# Eggs?



## daddyzaring (Jan 23, 2010)

Has anyone ever smoked eggs, by themselves?  I was just wondering if you could use a muffin pan, spray it with cooking oil, and put 1 or 2 eggs in each muffin cup, and throw it in the smoker.  What I am not sure about is what would be a good temperature, and for how long.  Any ideas?


----------



## meat hunter (Jan 23, 2010)

Absolutely you can. I have smoked them in the shell as well as made deviled eggs and smoked them. I have never smoked then like you are talking about, but I see no reason why you can't. I'd say smoke em around 225-250 degrees until they are done. I'm sure others have done it if so, will chime in on this post. 
That's the cool thing about smoking, there's no limit to what you can do


----------



## the dude abides (Jan 23, 2010)

Oh yeah.  Rivet was the one I remember with all the posts on these.  I'm not sure of cooking times, but I know he through them right on the grate.  Look through some of his posts.  He called the petrodactyl eggs or something like that.  

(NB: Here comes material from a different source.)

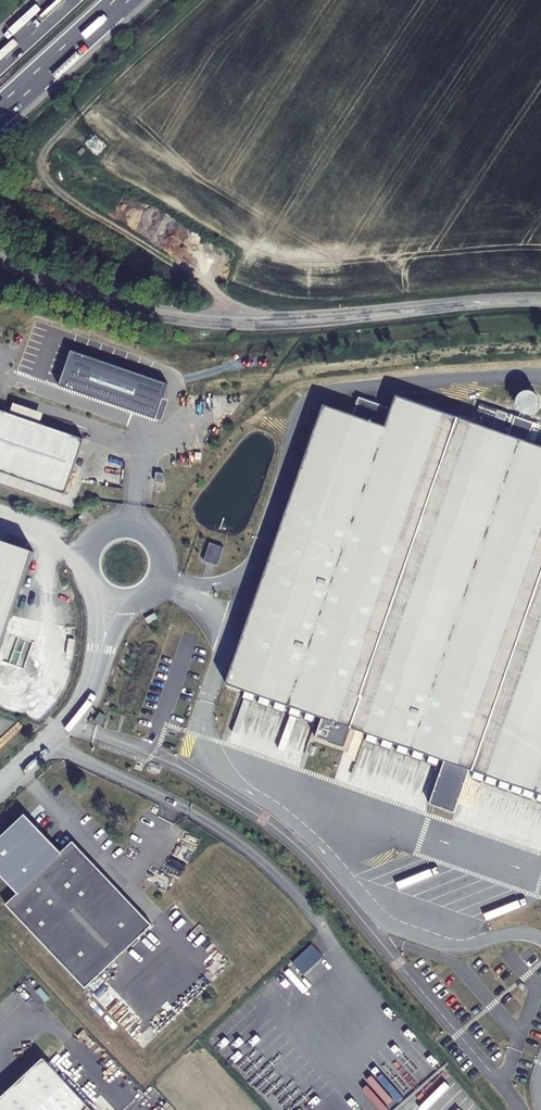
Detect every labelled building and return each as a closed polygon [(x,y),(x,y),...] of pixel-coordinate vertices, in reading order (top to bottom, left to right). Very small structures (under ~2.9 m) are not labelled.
[(520,389),(516,409),(535,413),(539,393),(520,389)] [(218,687),(540,799),(540,457),(387,403),(376,430),(314,411),(218,687)] [(63,502),(83,436),(0,406),(0,480),(63,502)] [(528,436),(533,422),(515,415),(510,429),(528,436)] [(35,552),(0,540),(0,650),(35,552)] [(204,560),(218,563),(222,545),(208,542),(204,560)] [(0,839),(0,873),(19,893),(6,905),(84,990),(152,927),(73,842),(60,855),(25,816),(0,839)] [(312,944),(292,962),(303,974),(322,956),(312,944)] [(44,1058),(0,1098),(0,1109),(92,1109),(44,1058)]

Several others have done it and swear by it.


----------



## pineywoods (Jan 23, 2010)

I like Meat Hunter just place the egg in the shell on the rack and smoke at 225-250 for about 2 hours. Smoked deviled eggs are good


----------



## fishawn (Jan 23, 2010)

A piece of ham in the muffin pan first before the egg works too!


----------



## meat hunter (Jan 23, 2010)

MMmmmm, that does sound like a good idea


----------



## daddyzaring (Jan 23, 2010)

Ewe, or some sausage. How long do you guys cook them in their shell? Smoked deviled eggs sounds good too.


----------



## mossyoakcowboy (Feb 2, 2010)

The smoke gets through the shell and into the egg?


----------



## rbranstner (Feb 2, 2010)

It does but only gives it a slight smoky flavor in my experience. But then again I only did them once and I was smoking at around 250 degrees so they weren't on there for very long. Next time I am going to try and boil them first then shell them and cold smoke them. This will hopefully give them the smoky flavor I am looking for. The smoked to hard boiled egg was the best hard boiled egg I have ever had don't get me wrong it just wasn't as smoky as I was looking for. I want to make smoky egg salad sandwiches and deviled eggs.


----------